My praise for Reedy is based on his creative approach to exposing Greek and Latin roots to young audiences while at the same time expanding their English vocabulary. The book's sixty-six entries, which Reedy calls "units," invite students. to explore the technical side of language and the origins of English in particular. For rising freshmen, Reedy suggests tackling one unit a day in the summer before college, though advanced underclassmen will benefit from this book as well. Three Abecedaria would also make a wonderful supplementary reader for introductory English composition courses and, naturally, for etymology courses too. Similarly, I recommend that teachers of elementary Latin and Greek share the book's introduction with their students, perhaps on the first day of class, as it gives readers a brief overview of the English language, the similarities and differences between the Greek and Latin alphabets, and the many ways that etymology can be useful, from the practical to the poetic.

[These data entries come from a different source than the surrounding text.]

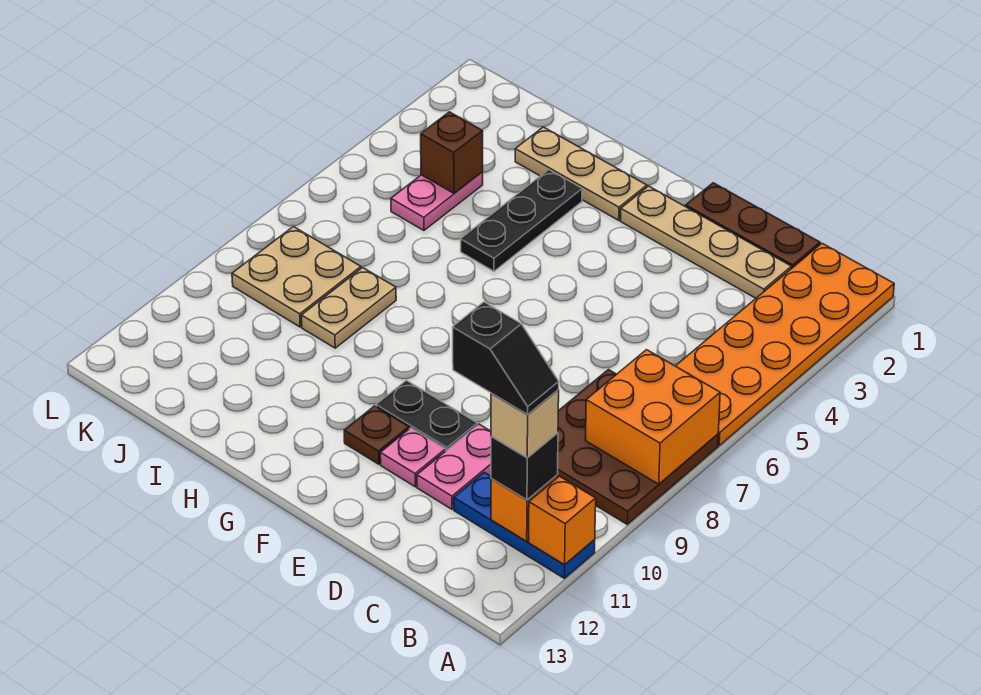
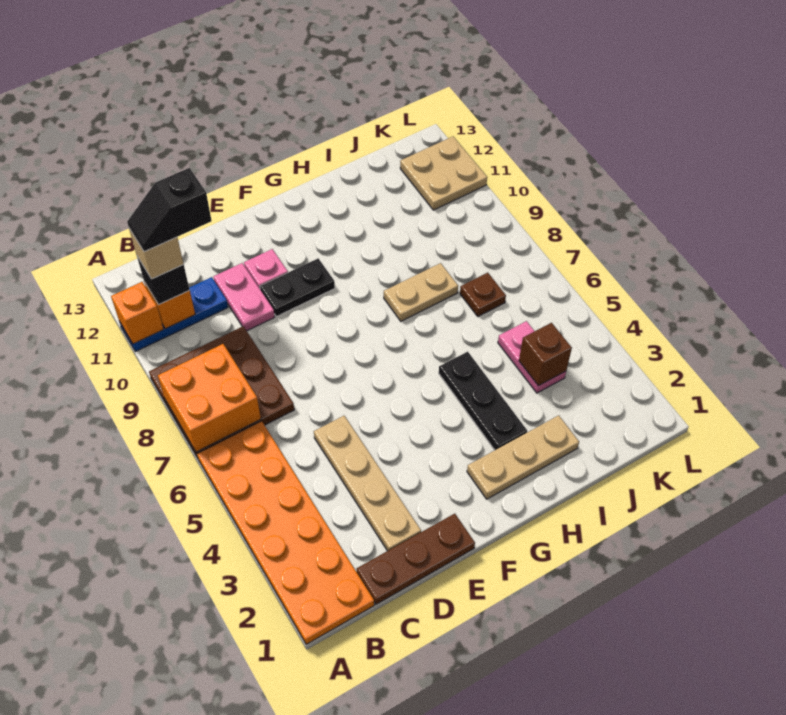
tan 1x4 plate [620,186,791,298] -> tan 1x4 plate turned to [314,416,421,551]
brown 1x1 plate [344,406,409,464] -> brown 1x1 plate moved to [460,273,506,316]
tan 1x2 plate [301,268,396,348] -> tan 1x2 plate turned to [384,263,458,321]
tan 2x2 plate [232,227,361,327] -> tan 2x2 plate moved to [400,137,487,210]

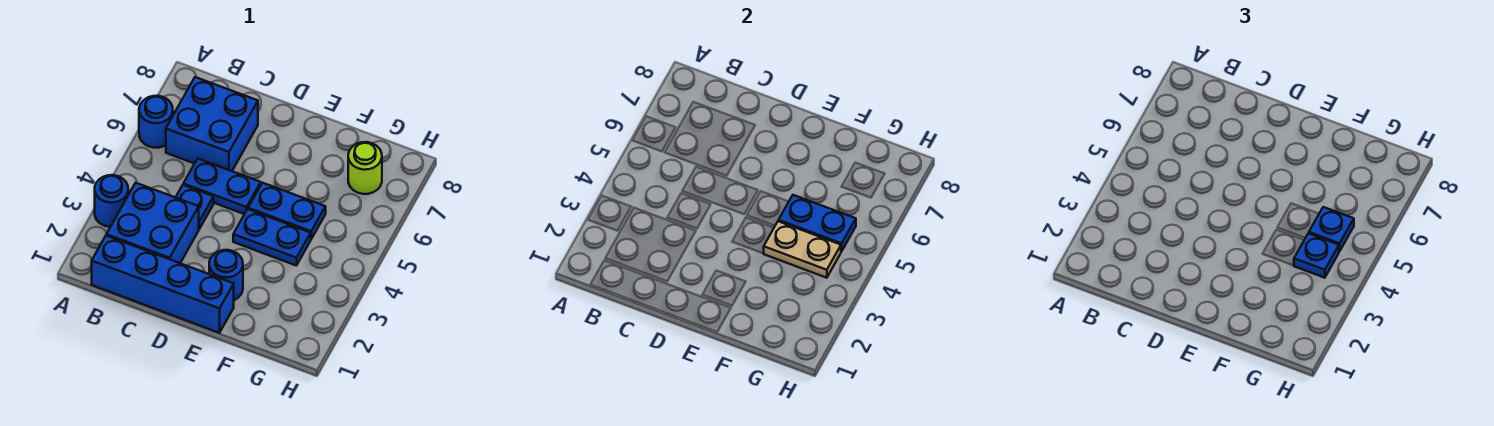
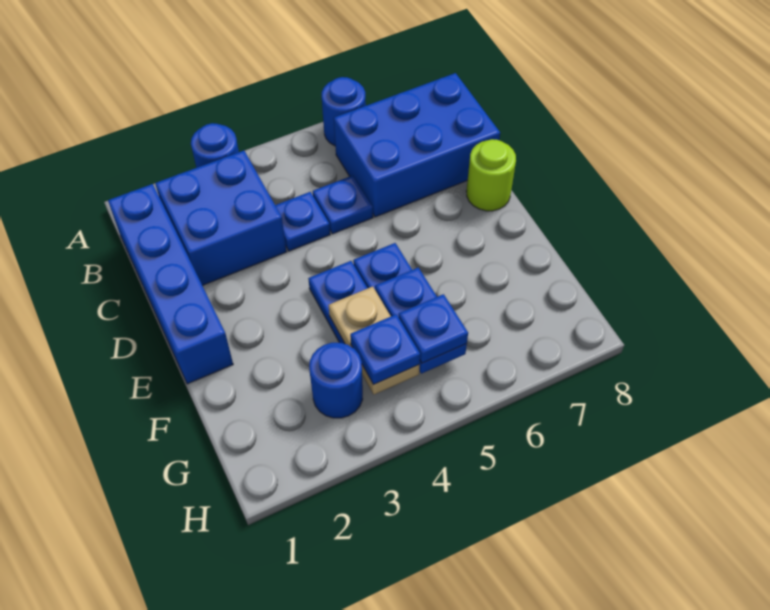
blue 2x2 brick [166,77,258,171] -> blue 2x3 brick [334,73,500,217]
blue 1x2 plate [183,159,261,214] -> blue 1x1 plate [313,175,373,234]
blue 1x1 round brick [209,250,243,300] -> blue 1x1 round brick moved to [309,343,363,418]
lime 1x1 round brick [348,142,382,194] -> lime 1x1 round brick moved to [466,139,516,211]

I admit it was disorienting at first that the author presented his units in ebullient prose, but I quickly found Reedy's energetic and engaging style the most endearing feature of his work. Reedy has mastered a wildly digressive style of writing that is entertaining rather than exhausting. The book's illustrations are sparse but charming, although here and there the author recommends to the reader looking up words in a picture dictionary (ex. "portcullis" in discussion of "cataract"), which is a missed opportunity for more charm.


In conclusion, teachers and instructors at both the high school and college level will find inspiration from Reedy's book. The author is undeniably enthusiastic about his topic and his approach to vocabulary is grounded in effective pedagogical practices. Even a casual reader will notice a persistent repetition of concepts and key words, references and direct referrals back to previous units (made through organic tie-ins with the current material), and a .clear, logical unfolding of all etymological explanations. In addition, humor is a frequent and favorite tool of the author and Reedy's delightfully groan-worthy asides -"don't diss these dys­ words" (9) -well suit the book's earnest, light-hearted tone throughout.